--- START ---
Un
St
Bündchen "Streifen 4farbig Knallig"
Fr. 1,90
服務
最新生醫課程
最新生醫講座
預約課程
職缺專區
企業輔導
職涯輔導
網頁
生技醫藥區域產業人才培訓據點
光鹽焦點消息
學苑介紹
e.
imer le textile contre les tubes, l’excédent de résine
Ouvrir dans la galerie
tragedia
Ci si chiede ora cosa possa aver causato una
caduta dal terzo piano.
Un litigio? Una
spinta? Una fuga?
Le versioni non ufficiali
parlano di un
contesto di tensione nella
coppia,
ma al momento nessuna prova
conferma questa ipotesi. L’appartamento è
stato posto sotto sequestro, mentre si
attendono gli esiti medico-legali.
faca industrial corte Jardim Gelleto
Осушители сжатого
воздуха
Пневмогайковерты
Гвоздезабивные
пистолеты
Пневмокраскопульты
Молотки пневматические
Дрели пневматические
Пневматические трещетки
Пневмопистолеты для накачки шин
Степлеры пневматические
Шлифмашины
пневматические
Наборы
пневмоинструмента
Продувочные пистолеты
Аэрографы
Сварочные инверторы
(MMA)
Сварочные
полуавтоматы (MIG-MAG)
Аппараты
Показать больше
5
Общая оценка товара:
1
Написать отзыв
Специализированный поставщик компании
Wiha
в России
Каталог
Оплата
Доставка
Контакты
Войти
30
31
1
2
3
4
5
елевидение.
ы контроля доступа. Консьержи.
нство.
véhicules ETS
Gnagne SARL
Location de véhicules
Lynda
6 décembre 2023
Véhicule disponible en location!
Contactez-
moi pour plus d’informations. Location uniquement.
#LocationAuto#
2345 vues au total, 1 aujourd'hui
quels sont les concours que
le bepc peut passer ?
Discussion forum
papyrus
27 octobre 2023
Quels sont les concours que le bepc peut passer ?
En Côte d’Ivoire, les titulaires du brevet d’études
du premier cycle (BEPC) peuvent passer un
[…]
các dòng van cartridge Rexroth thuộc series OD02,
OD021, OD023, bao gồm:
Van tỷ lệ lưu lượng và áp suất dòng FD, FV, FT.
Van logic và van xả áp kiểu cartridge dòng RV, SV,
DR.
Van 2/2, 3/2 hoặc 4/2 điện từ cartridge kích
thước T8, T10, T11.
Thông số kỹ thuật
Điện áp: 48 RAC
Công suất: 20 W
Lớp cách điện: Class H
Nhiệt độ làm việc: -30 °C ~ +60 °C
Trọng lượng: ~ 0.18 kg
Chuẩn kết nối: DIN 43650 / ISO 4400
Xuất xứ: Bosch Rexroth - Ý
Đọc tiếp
--- END ---
Exercise description:
Once you have read the entries, repeat them all exactly.

Answer box:
Un
St
Bündchen "Streifen 4farbig Knallig"
Fr. 1,90
服務
最新生醫課程
最新生醫講座
預約課程
職缺專區
企業輔導
職涯輔導
網頁
生技醫藥區域產業人才培訓據點
光鹽焦點消息
學苑介紹
e.
imer le textile contre les tubes, l’excédent de résine
Ouvrir dans la galerie
tragedia
Ci si chiede ora cosa possa aver causato una
caduta dal terzo piano.
Un litigio? Una
spinta? Una fuga?
Le versioni non ufficiali
parlano di un
contesto di tensione nella
coppia,
ma al momento nessuna prova
conferma questa ipotesi. L’appartamento è
stato posto sotto sequestro, mentre si
attendono gli esiti medico-legali.
faca industrial corte Jardim Gelleto
Осушители сжатого
воздуха
Пневмогайковерты
Гвоздезабивные
пистолеты
Пневмокраскопульты
Молотки пневматические
Дрели пневматические
Пневматические трещетки
Пневмопистолеты для накачки шин
Степлеры пневматические
Шлифмашины
пневматические
Наборы
пневмоинструмента
Продувочные пистолеты
Аэрографы
Сварочные инверторы
(MMA)
Сварочные
полуавтоматы (MIG-MAG)
Аппараты
Показать больше
5
Общая оценка товара:
1
Написать отзыв
Специализированный поставщик компании
Wiha
в России
Каталог
Оплата
Доставка
Контакты
Войти
30
31
1
2
3
4
5
елевидение.
ы контроля доступа. Консьержи.
нство.
véhicules ETS
Gnagne SARL
Location de véhicules
Lynda
6 décembre 2023
Véhicule disponible en location!
Contactez-
moi pour plus d’informations. Location uniquement.
#LocationAuto#
2345 vues au total, 1 aujourd'hui
quels sont les concours que
le bepc peut passer ?
Discussion forum
papyrus
27 octobre 2023
Quels sont les concours que le bepc peut passer ?
En Côte d’Ivoire, les titulaires du brevet d’études
du premier cycle (BEPC) peuvent passer un
[…]
các dòng van cartridge Rexroth thuộc series OD02,
OD021, OD023, bao gồm:
Van tỷ lệ lưu lượng và áp suất dòng FD, FV, FT.
Van logic và van xả áp kiểu cartridge dòng RV, SV,
DR.
Van 2/2, 3/2 hoặc 4/2 điện từ cartridge kích
thước T8, T10, T11.
Thông số kỹ thuật
Điện áp: 48 RAC
Công suất: 20 W
Lớp cách điện: Class H
Nhiệt độ làm việc: -30 °C ~ +60 °C
Trọng lượng: ~ 0.18 kg
Chuẩn kết nối: DIN 43650 / ISO 4400
Xuất xứ: Bosch Rexroth - Ý
Đọc tiếp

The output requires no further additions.